We’ve just released the Fragile Families Challenge data in .dta format, which means the files now include metadata that was not available in the .csv files that we initially released. The .dta format is native to Stata, and you might prefer to use R. So, in this post, I’ll give some pointers to getting up and running with the .dta file in R. If you have questions—and suggestions—please feel free to post them at the bottom of this post.
Here’s how you can read in the .dta files (and I’ll read in the .csv file too so that we can compare them):
ffc.stata <- read_dta(file = "background.dta")
ffc.csv <- read_csv(file = "background.csv")

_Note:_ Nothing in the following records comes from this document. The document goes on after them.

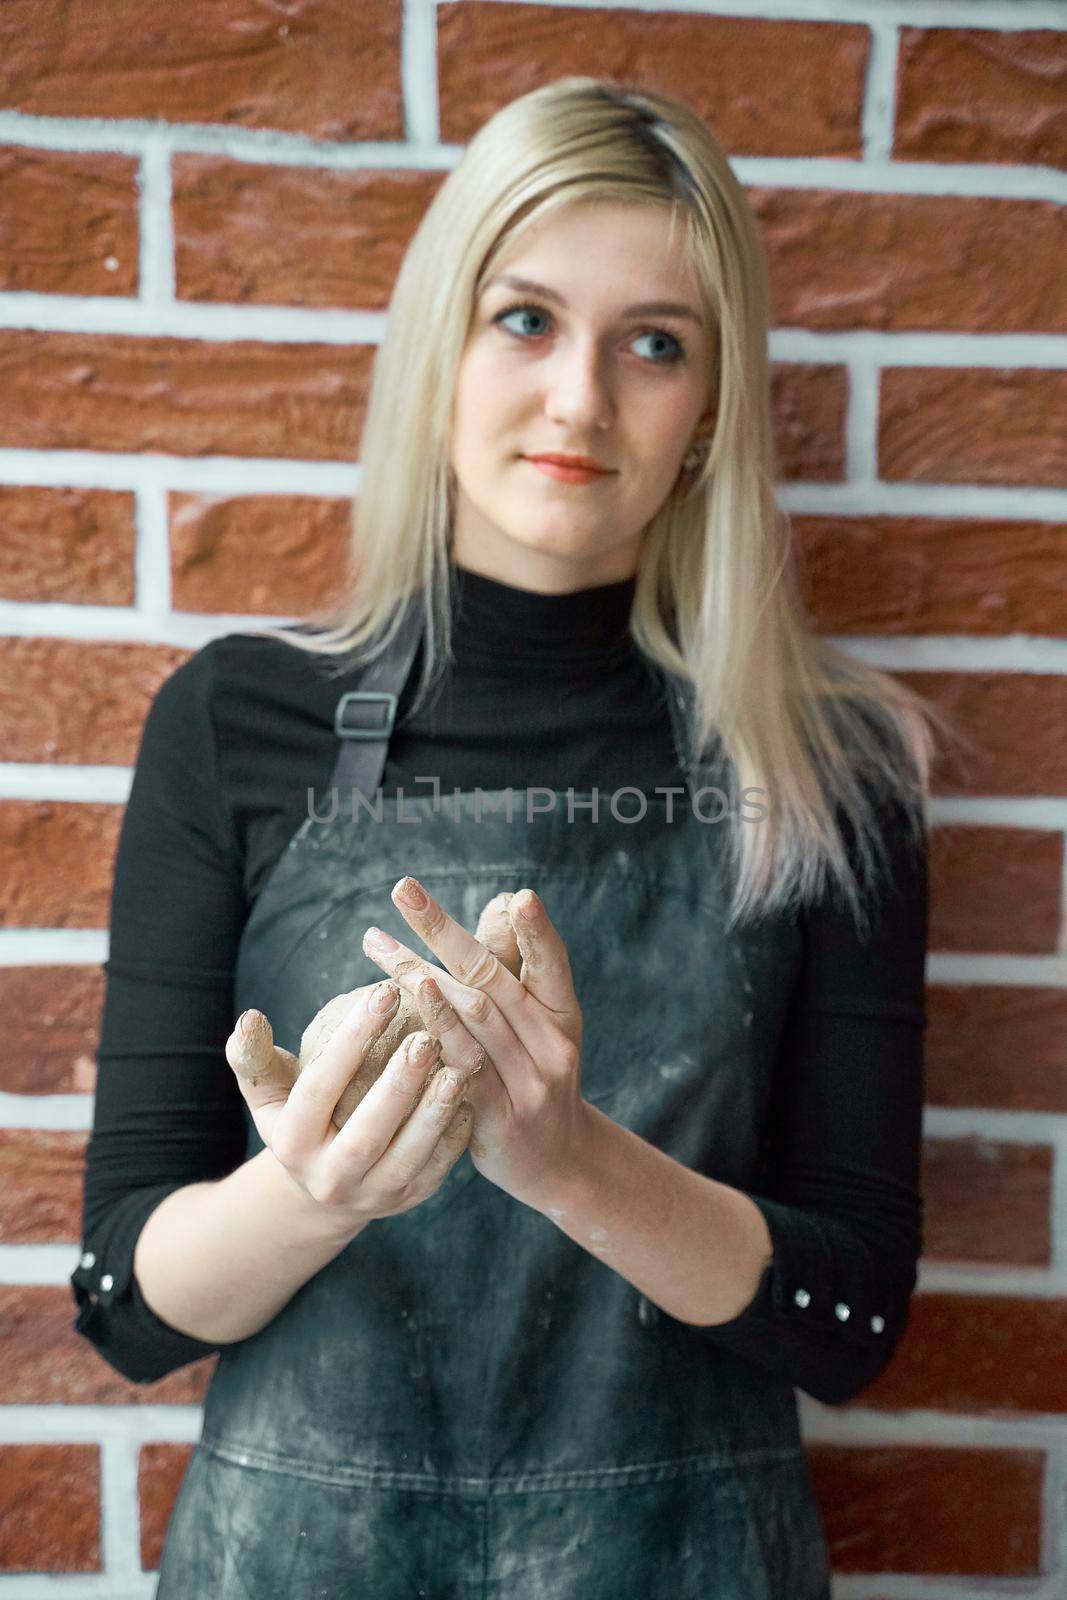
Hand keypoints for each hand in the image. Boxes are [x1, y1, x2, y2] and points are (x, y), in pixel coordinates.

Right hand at [223, 985, 472, 1230]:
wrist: (323, 1188)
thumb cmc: (299, 1116)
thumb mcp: (269, 1092)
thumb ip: (255, 1057)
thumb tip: (250, 1018)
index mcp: (291, 1143)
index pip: (319, 1088)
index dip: (351, 1040)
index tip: (384, 992)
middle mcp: (328, 1177)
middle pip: (365, 1134)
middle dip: (399, 1086)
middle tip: (427, 1038)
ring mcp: (371, 1195)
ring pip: (407, 1159)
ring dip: (434, 1114)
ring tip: (458, 1069)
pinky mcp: (408, 1200)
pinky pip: (437, 1171)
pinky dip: (455, 1136)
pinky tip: (470, 1098)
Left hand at [361, 878, 587, 1207]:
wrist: (557, 1160)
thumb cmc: (535, 1075)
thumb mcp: (541, 1026)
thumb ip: (516, 975)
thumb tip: (503, 901)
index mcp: (563, 1014)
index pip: (550, 963)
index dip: (535, 931)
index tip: (518, 896)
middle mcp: (552, 1044)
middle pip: (492, 979)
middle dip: (443, 930)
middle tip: (404, 891)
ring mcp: (529, 1084)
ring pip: (471, 1020)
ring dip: (420, 978)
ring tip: (382, 947)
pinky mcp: (499, 1120)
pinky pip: (461, 1074)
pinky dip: (433, 1040)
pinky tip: (403, 1018)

One you start working with ffc.stata, one thing you will notice is that many columns are of type labelled, which is not common in R. To convert labelled to factors, use as_factor (not as.factor). For more on labelled and as_factors, see the documentation of haven.
Another thing you will notice is that some of the missing data codes from the Stata file don’t get converted to NA. For example, consider the variable "m1b9b11" for the person with challengeID 1104. This is a missing value that should be NA. This gets parsed correctly in the csv files but not the Stata file.

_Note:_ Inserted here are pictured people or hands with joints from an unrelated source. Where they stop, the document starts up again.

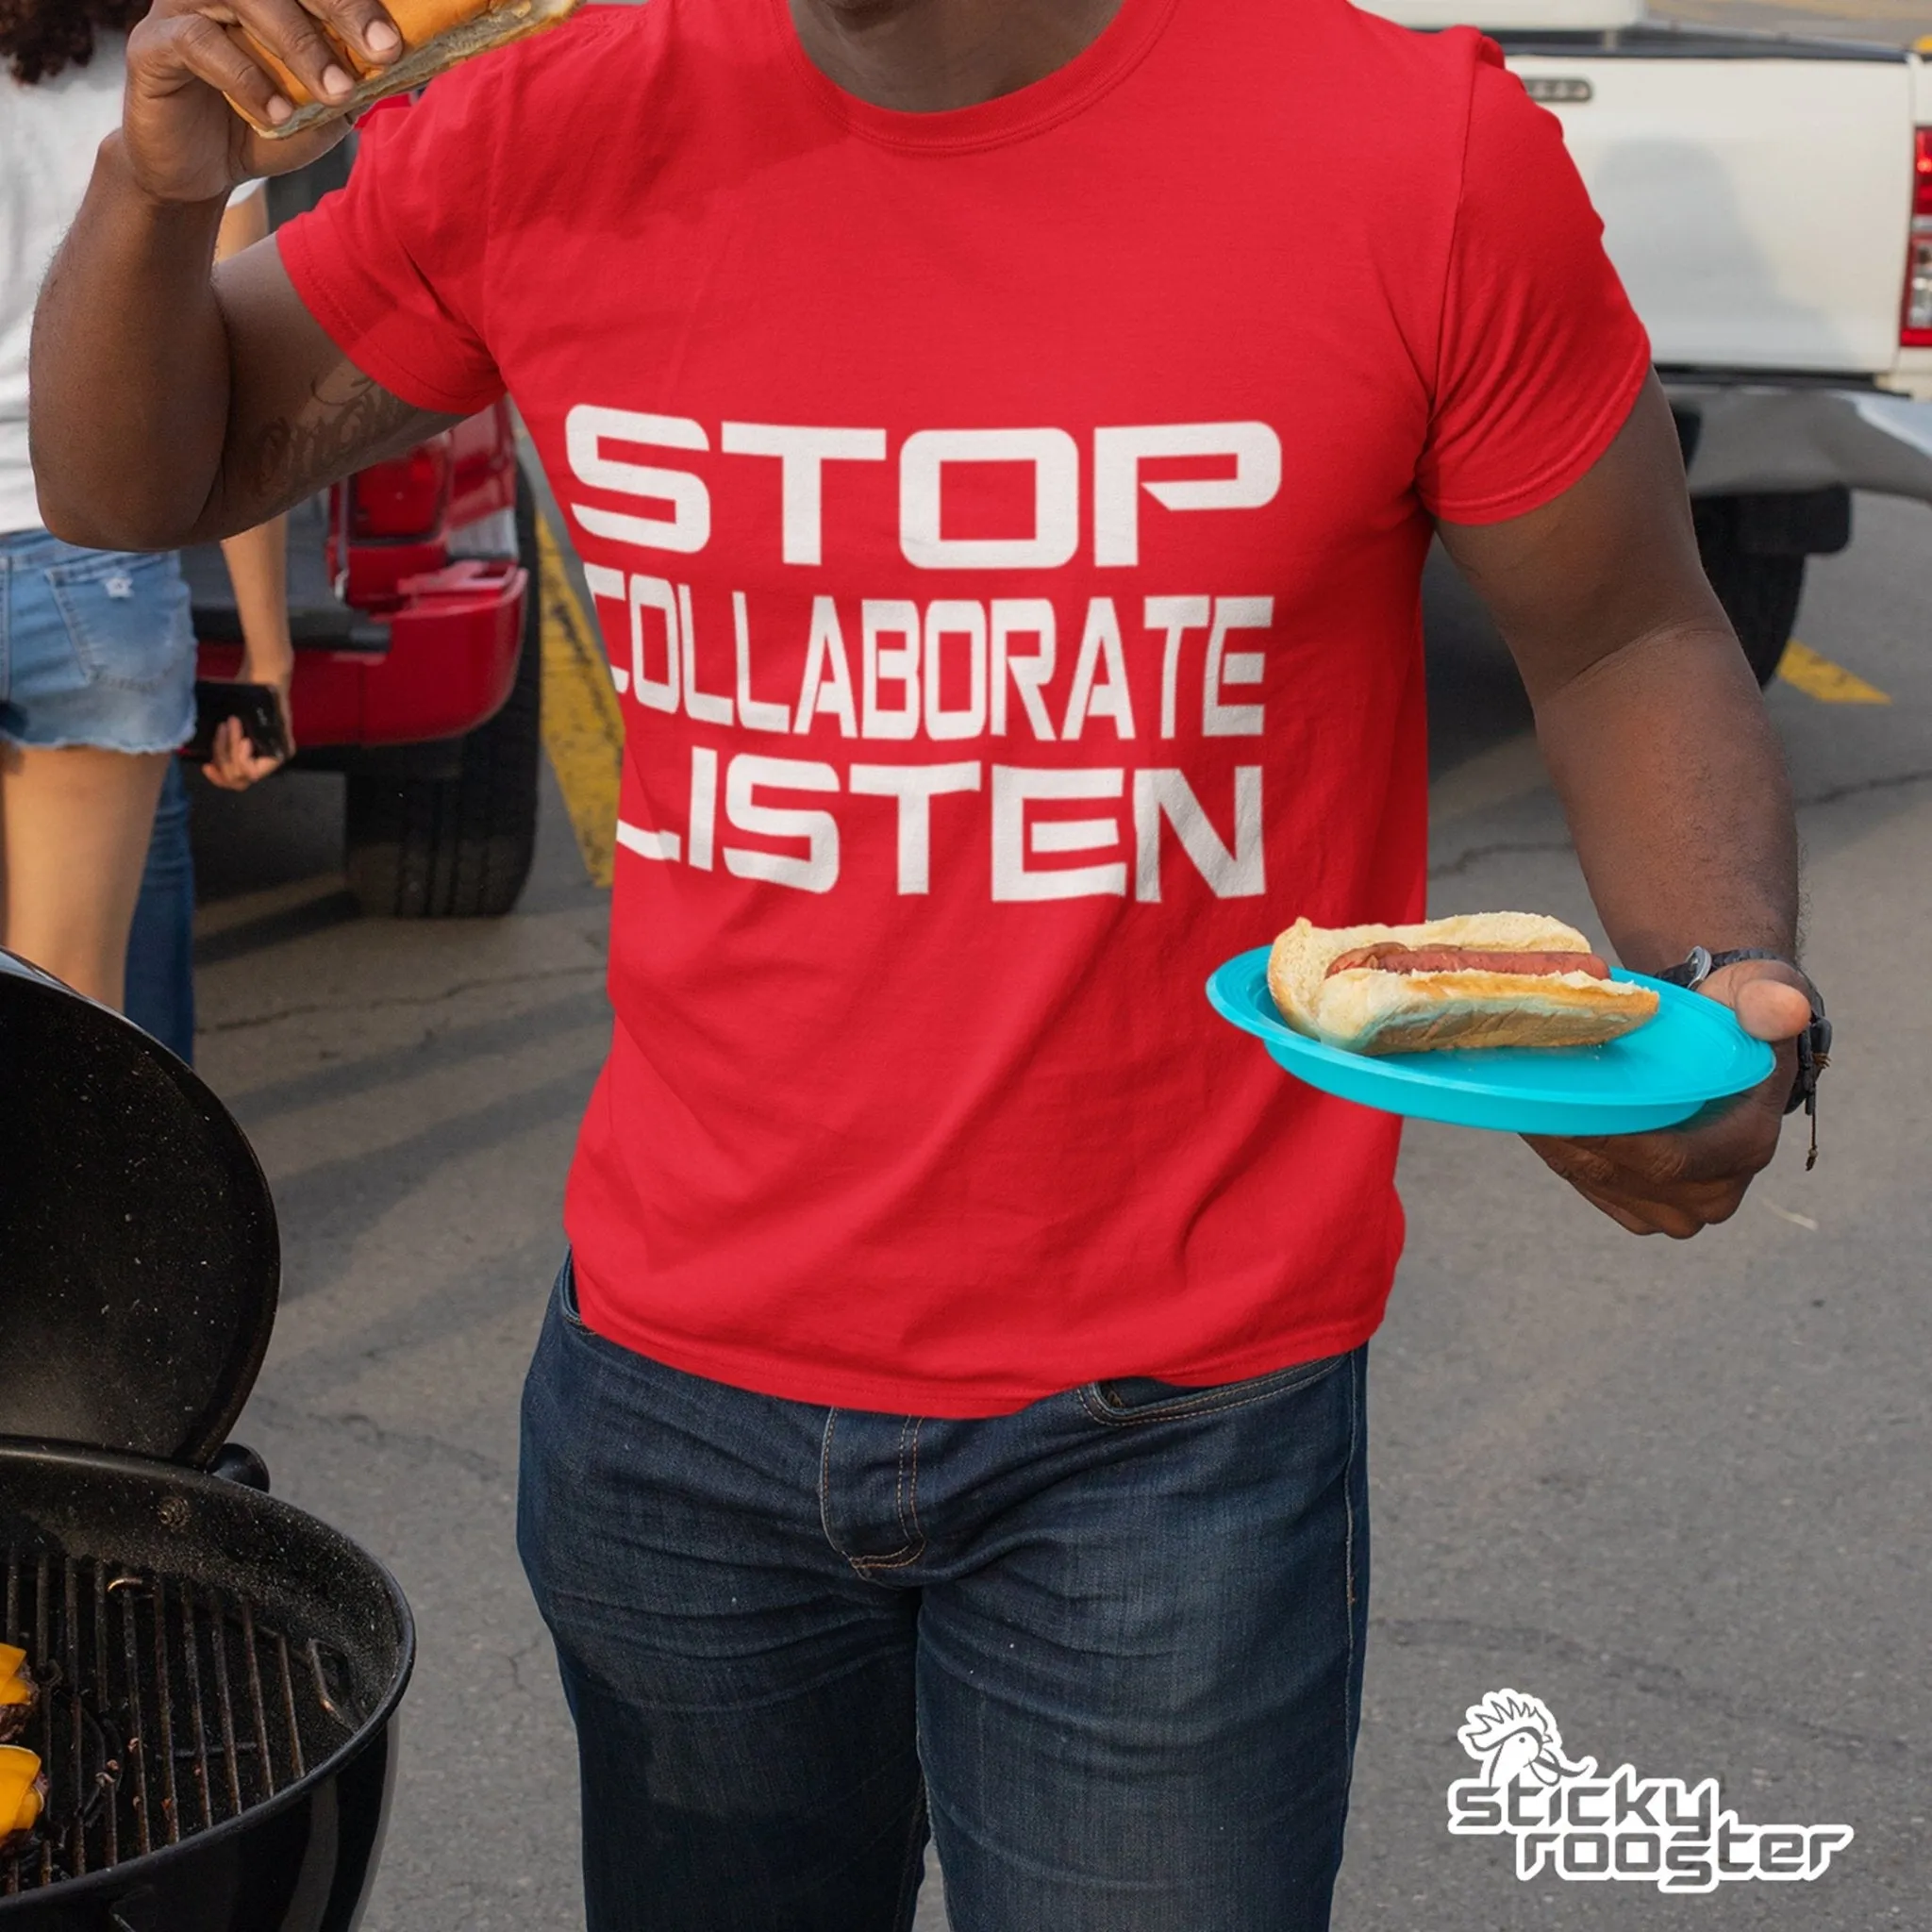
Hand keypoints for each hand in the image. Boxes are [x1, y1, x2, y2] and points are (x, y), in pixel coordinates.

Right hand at [121, 0, 401, 203]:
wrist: (202, 170)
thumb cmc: (265, 125)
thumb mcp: (324, 108)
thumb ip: (356, 81)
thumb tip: (410, 64)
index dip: (356, 0)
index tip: (397, 41)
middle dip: (340, 7)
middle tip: (382, 52)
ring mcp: (182, 6)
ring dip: (298, 44)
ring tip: (334, 94)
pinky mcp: (152, 43)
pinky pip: (198, 42)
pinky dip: (246, 78)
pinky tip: (277, 114)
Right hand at [202, 669, 294, 789]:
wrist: (259, 677)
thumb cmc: (238, 695)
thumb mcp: (222, 725)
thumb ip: (216, 744)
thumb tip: (195, 757)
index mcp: (250, 756)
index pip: (233, 782)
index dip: (217, 778)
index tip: (205, 765)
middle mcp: (264, 761)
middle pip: (235, 780)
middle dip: (221, 757)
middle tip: (221, 730)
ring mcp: (276, 759)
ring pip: (242, 774)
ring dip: (229, 750)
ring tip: (232, 725)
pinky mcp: (284, 753)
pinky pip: (255, 771)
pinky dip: (242, 757)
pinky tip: (244, 740)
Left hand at [1525, 960, 1814, 1237]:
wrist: (1726, 1040)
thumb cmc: (1739, 1011)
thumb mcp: (1761, 992)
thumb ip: (1770, 999)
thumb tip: (1782, 1010)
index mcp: (1748, 1145)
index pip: (1668, 1160)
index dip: (1607, 1139)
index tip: (1552, 1107)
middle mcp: (1717, 1190)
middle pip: (1622, 1175)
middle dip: (1564, 1138)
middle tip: (1518, 1094)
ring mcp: (1680, 1208)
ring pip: (1597, 1181)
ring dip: (1552, 1144)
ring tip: (1516, 1099)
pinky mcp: (1645, 1208)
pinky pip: (1590, 1186)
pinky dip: (1558, 1153)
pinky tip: (1532, 1116)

If you have questions---and suggestions---about working with .dta files in R, please feel free to post them below.
- The read_dta function in haven is a wrapper around the ReadStat C library.
- The read.dta function in the foreign library was popular in the past, but that function is now frozen and will not support anything after Stata 12.
- Another way to read .dta files into R is the readstata13 package, which, despite what the name suggests, can read Stata 13 and Stata 14 files.